Not too long ago, someone came along with a vision for a new and improved "office space" of the future that was more than just rows of desks lined up next to each other.
The time was the 1960s, the person was Robert Probst, and the futuristic office space: the cubicle.
Through the years, the cubicle has become despised by some and immortalized in pop culture in the comic strip "Dilbert," which found comedy in the plight of the modern-day office worker.
Now, after years of derision, one company is giving the cubicle a major face-lift, one designed to give those toiling officer workers the option of working in the same type of enclosed office as the boss.
But do companies want office staff to be able to separate themselves, or will they prefer the openness of the traditional cube system?
It's a question the architects of the modern office have been faced with since its inception.
The invention of the cubicle started as something of an accident, but with more utopian ambitions.
A residential furniture company, Herman Miller, was looking for another business to expand into.
The company had never made office furniture, but it had lots of architects on staff and needed to do something fast with the future of the firm.
The firm hired Probst, an inventor best known for his invention in timber harvesting.

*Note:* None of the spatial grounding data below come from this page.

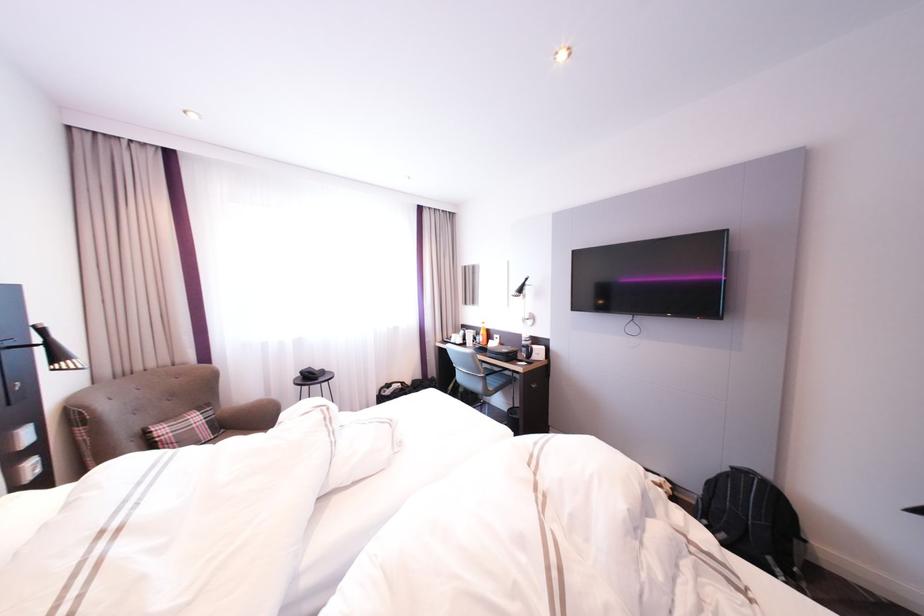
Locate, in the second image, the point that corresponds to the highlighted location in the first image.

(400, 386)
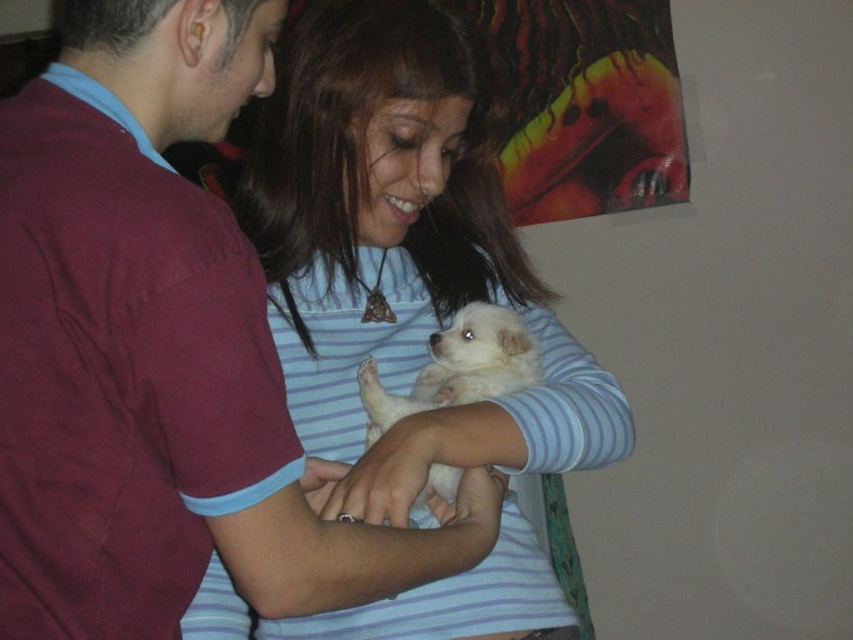
Can you confirm if white soft fur at center is shorter than white fluffy dog at center?

No, white soft fur at center is not shorter than white fluffy dog at center.

Can you confirm if white soft fur at center is positioned to the right of white fluffy dog at center?

Incorrect, white soft fur at center is not on the right side of white fluffy dog at center.

Is point (405, 358) in front of point (439, 397)?

No, (405, 358) is behind (439, 397).

You are a GUI agent. You are given a task and a screenshot of the screen. Output one action in this format:
    pyautogui.click(x=<x>, y=<y>)
    Task: Click on the white soft fur at center
    Image resolution: width=853 pixels, height=640 pixels.
    Given the screenshot: What is the action you would take?
    tap(401, 253)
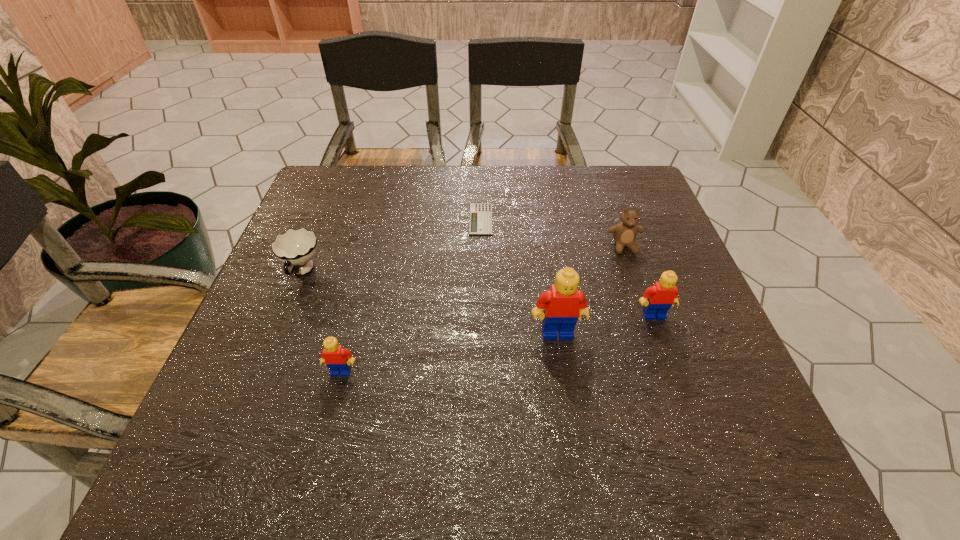
The height and width of the screenshot is (540, 960). In order to click on the leftmost Lego in this screenshot , I will do `click(337, 359)`.

This screenshot has width=960, height=540. What are the coordinates of `the nearest Lego` in the screenshot? It's located at coord(337,359).

Locate an element on the screen. The height and width of the screenshot is (540, 960). the tallest object is located at coordinates (563, 303).

Where is `the fourth object from left to right`? the fourth object from left to right is located at coordinates (563, 303).

At what (x,y) coordinates should I click in order to perform the action: click on the fourth farthest object. Please return your answer as a coordinate pair (x, y). Image resolution: width=960 pixels, height=540 pixels. Looking at the image, I should click on (658, 299).

Locate an element on the screen. The image size is (960, 540). the farthest Lego is located at coordinates (658, 299).

At what (x,y) coordinates should I click in order to perform the action: click on the third object from left to right. Please return your answer as a coordinate pair (x, y). The height and width of the screenshot is (540, 960). Looking at the image, I should click on (480, 220).

Find the location of a particular element. The width and height of the screenshot is (960, 540). the shortest object is located at coordinates (480, 220).

Find the location of a particular element. Image resolution: width=960 pixels, height=540 pixels. the leftmost object is located at coordinates (296, 247).

Where is `the second shortest object`? Image resolution: width=960 pixels, height=540 pixels. the second shortest object is located at coordinates (x=296, y=247).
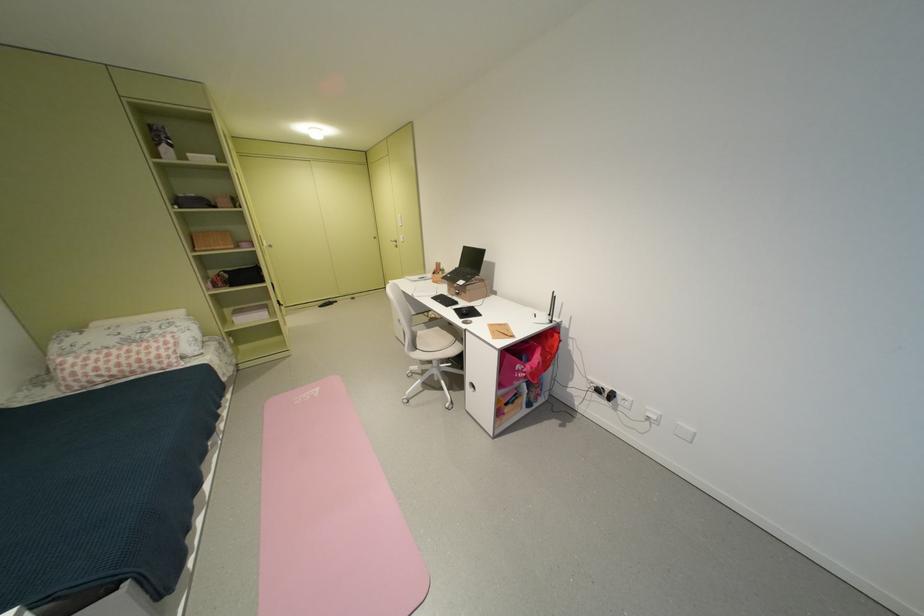
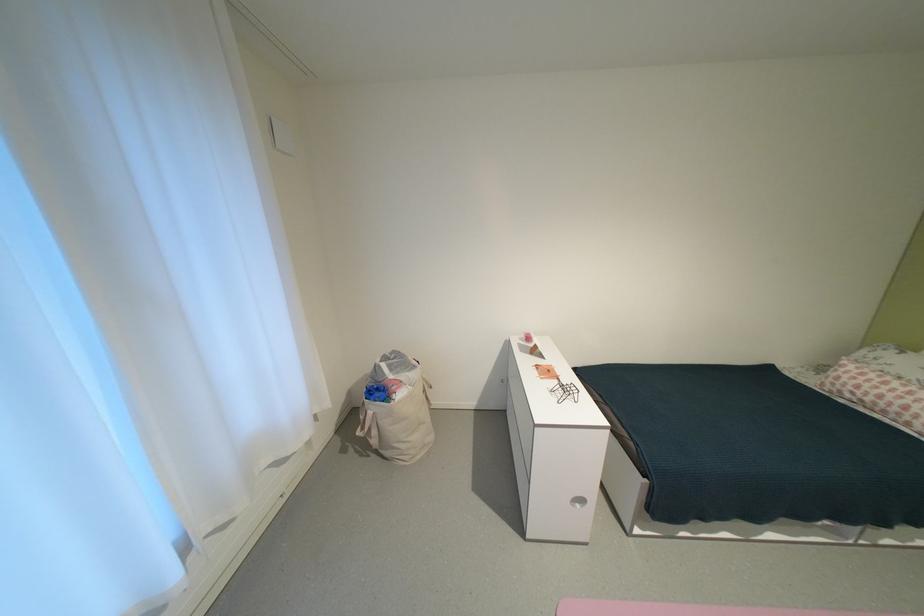
Locate, in the second image, the point that corresponds to point 111,374 in the first image.

(867, 392)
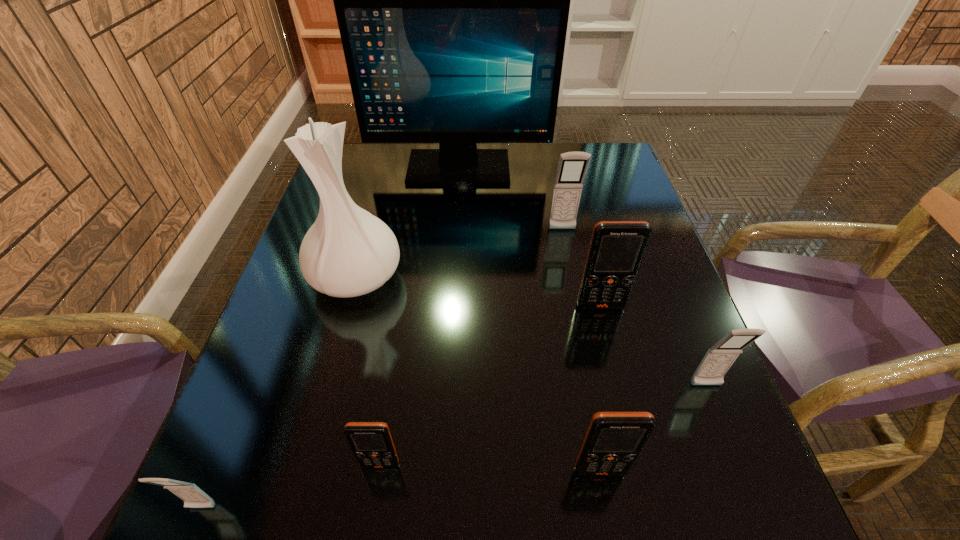
Image resolution: width=960 pixels, height=540 pixels. What are the coordinates of `the second smallest orange cellular telephone` in the screenshot? It's located at (613, 441).

The width and height of the screenshot is (960, 540). I want to click on the leftmost orange cellular telephone, so click(371, 442).

Find the location of a particular element. the smallest orange cellular telephone is located at coordinates (371, 442).

This screenshot has width=960, height=540. Identify the location of the smallest gray cellular telephone. (193, 497).

Locate an element on the screen. The image size is (960, 540). the nearest object is located at coordinates (193, 497).

This screenshot has height=540, width=960. I want to click on blank area located on the screen side of the farthest object, so click(x=455, y=226).

At what (x,y) coordinates should I click in order to perform the action: click on vacant space located 0.230m on the right of the white vase. Please return your answer as a coordinate pair (x, y). Looking at the image, I should click on (506, 277).

Identify the location of vacant region located 0.210m on the front-facing side of the biggest gray cellular telephone. (576, 298).

Identify the location of vacant area situated 0.210m on the screen of the second farthest cellular telephone. The image size is (960, 540). (625, 404).

The image size is (960, 540). Find the location of `vacant region located 0.050m on the front-facing side of the rightmost gray cellular telephone`. vacant region located 0.050m on the front-facing side of the rightmost gray cellular telephone is located at coordinates (719, 418).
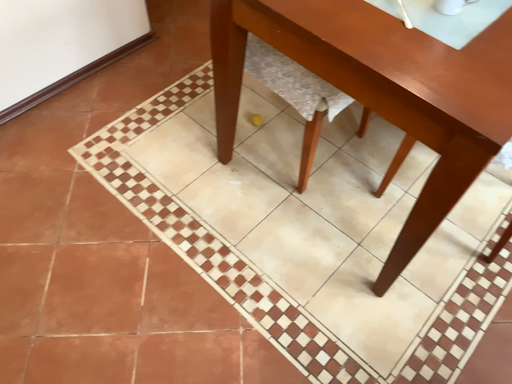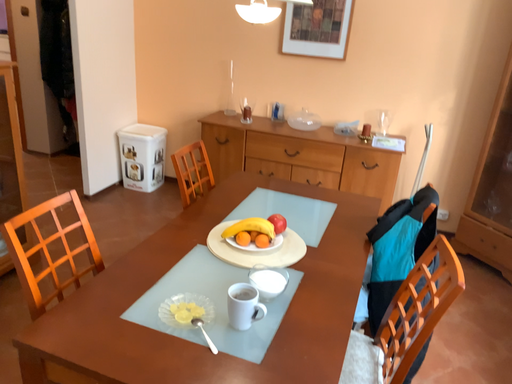
Question: How did the camera likely rotate when shooting the video?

"He developed a big truck that backed up to a tree and would chop it off at the base," said Joseph Schwartz, Herman Miller's former marketing chief. "[The truck would] then pile the trunks into another truck that would be able to transport it."
Herman Miller set up a research facility in Ann Arbor, Mich., adjacent to the University of Michigan and just down the road from the company's headquarters in Zealand, Mich.
Probst's mission was to set up the office and then begin to innovate.
"He wanted to create a space where the worker could sit and do their work in one area, and stand and do their work in another, to help increase the blood flow," Schwartz said.
"He found that Winston Churchill among some of the other key decision makers were always photographed standing at a desk and writing something."
Probst's other primary pillar for the cubicle invention was the concept that the "eye was a direct connection to the mind" -- the idea that wall surfaces where you could take papers in front of you could be a lot more fruitful than the traditional piles of papers stacked high on a desk.
It was on these humble foundations that the precursor to the cube -- known as the "Action Office" and designed for the high-level office executive -- was conceived.
"We introduced the Action Offices, which were five or six pieces of free-standing furniture," Schwartz said. "The reception to this in the marketplace was that of a nonevent."
The seeds of innovation had been sown.
The Action Office 2 was launched the 1960s. It was a time when major companies -- Polaroid, IBM, Westinghouse -- were expanding their employment pools and branch offices.
They needed not just a place to put new workers, but a flexible setup that allowed them to rearrange frequently and fit the most people in the smallest amount of space.